When you use a class, you must tell the compiler which namespace it is located in. One way to do this is to write its fully qualified name (namespace-name - dot - class-name, as in "System.Console"). If you use the class in several statements, that can get tedious to type, and tends to clutter the program with long names. Imagine, for example, each output statement in the program above starting "System.Console.Write(...".

The C# language provides the using statement to address this issue. Here's an example of the using statement, as it appears in the Area program:

using System;

This statement allows you to use any classes defined in the System namespace in your program without having to write the namespace name each time you use the class. Instead of having to write "System.Console.Write" each time we want to use the Write() method, we only have to write "Console.Write".

Unlike most other C# statements, the using statement must be written at the beginning of your program, before you start your class definition. Take another look at the Area program to see what I mean. We'll use the using statement for most of the programs in the rest of this book, because it reduces the visual clutter of the source code, thus enhancing the readability of the code.
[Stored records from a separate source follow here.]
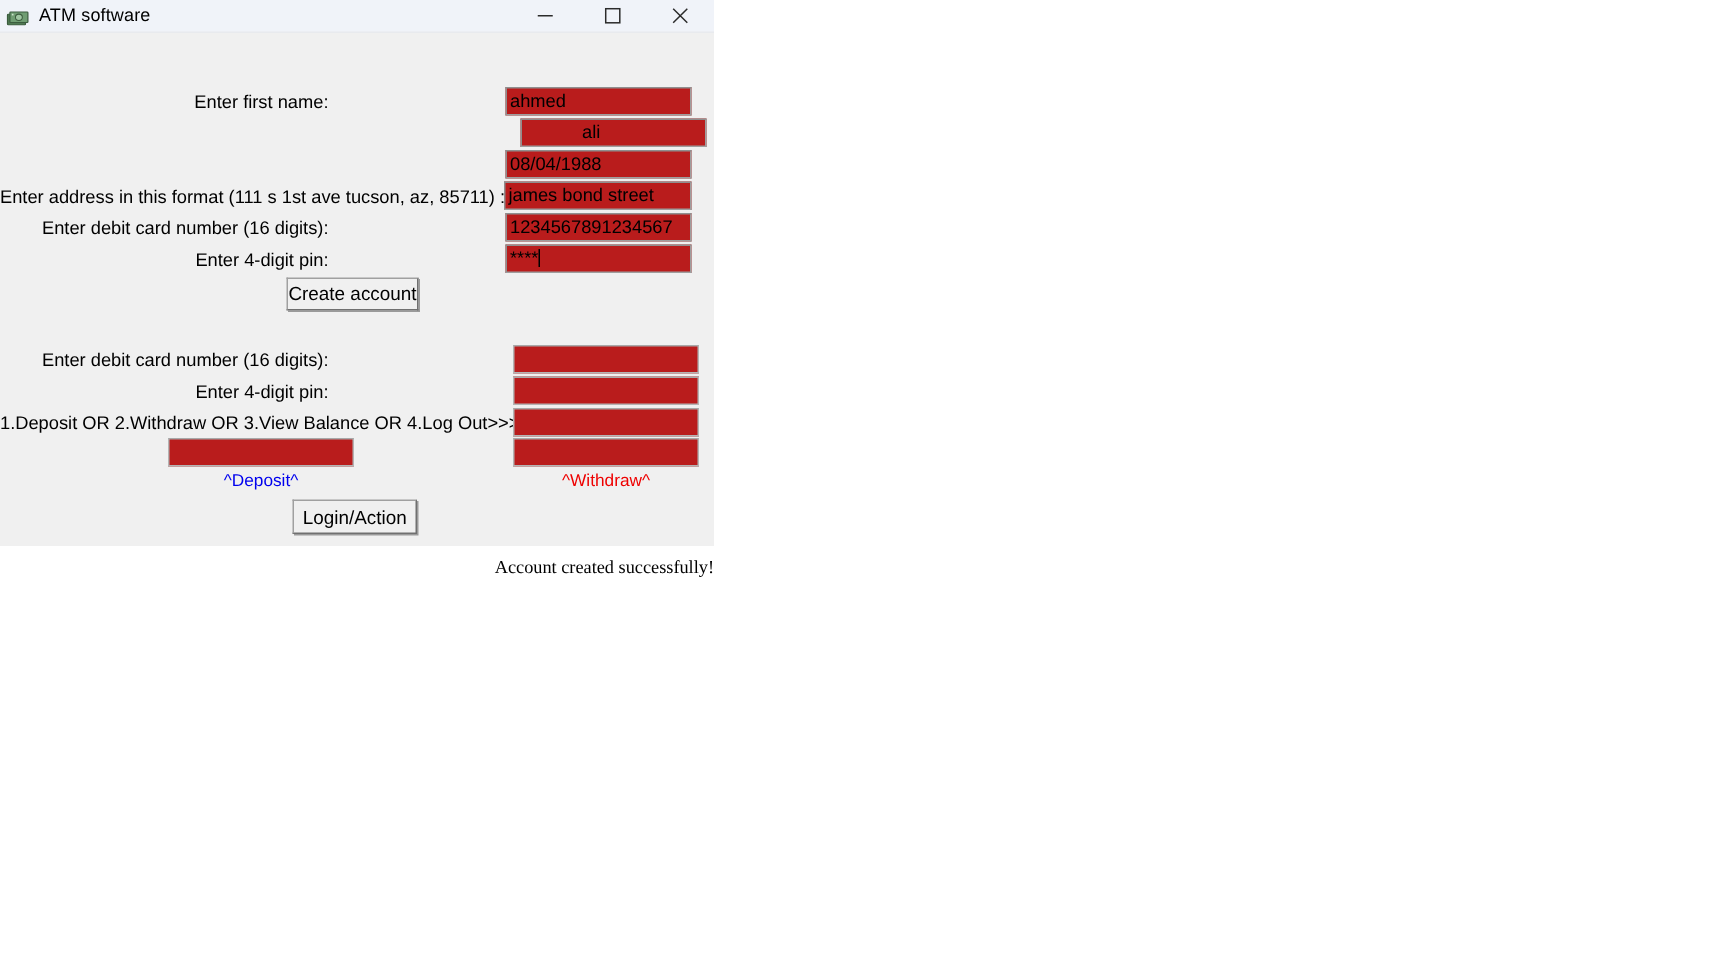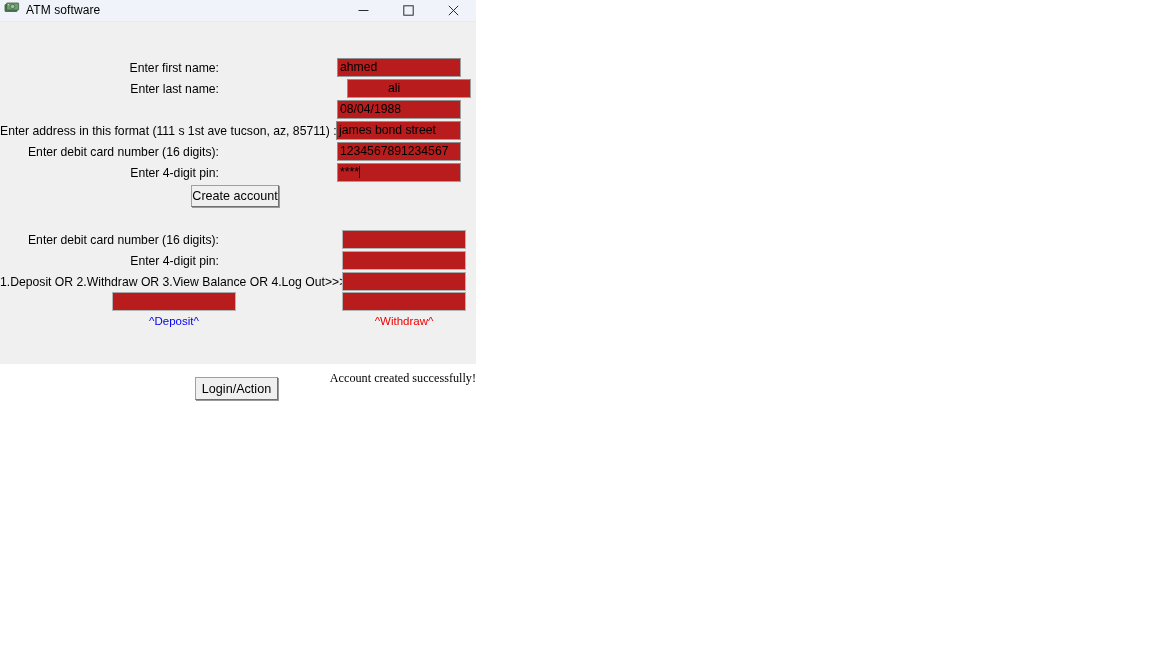--- a/index.html
+++ b/index.html
@@ -31,7 +31,7 @@
     height: 21px;
     background: #f0f3f9;
     display: flex;
-    align-items: flex-start;
+    align-items: flex-end;
     border-bottom: 1px solid #e8eaee;
   }
   #title-icon {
3.6. Capitalization and Style

C# is picky about a lot of things, including capitalization. When you type the name of a namespace, class, method, or variable, you must use the same capitalization that was used when the name was defined. For example, if you try to use the method "Console.Write" but type "console.Write" or "Console.write", the compiler will report an error because you used the wrong capitalization. Also, after you define a variable with a particular capitalization, you must use the same capitalization every time you use the variable in your program. For example, if you define a variable with the name "count", and later in the program you try to use it by typing "Count = 0", the compiler will complain that "Count" is undefined. To the compiler, "count" and "Count" are two different names. In programmer lingo, we call C# a "case-sensitive" language.

To help reduce the likelihood of capitalization-related errors, the creators of C# have defined standard "style guidelines." The style guidelines state that you should use only lower-case letters for variable names, unless the name is a multi-word name, in which case you should capitalize the first letter of each word after the first, like this: countOfRedBlocks. The style guidelines also state that class and method names should always begin with an initial capital letter (ex. Console and Write). If you are consistent about following this guideline when you create your own variables, methods, and classes, you won't have as much difficulty remembering the correct capitalization to use. Also, other programmers reading your code will be able to understand it more easily if you follow the guidelines.

3.7. Recap

Assignment statements, data types, expressions, defining and using variables, method call statements -- I've introduced a lot on this section. These are all key ideas, and I suggest you review them now before forging ahead into the next section.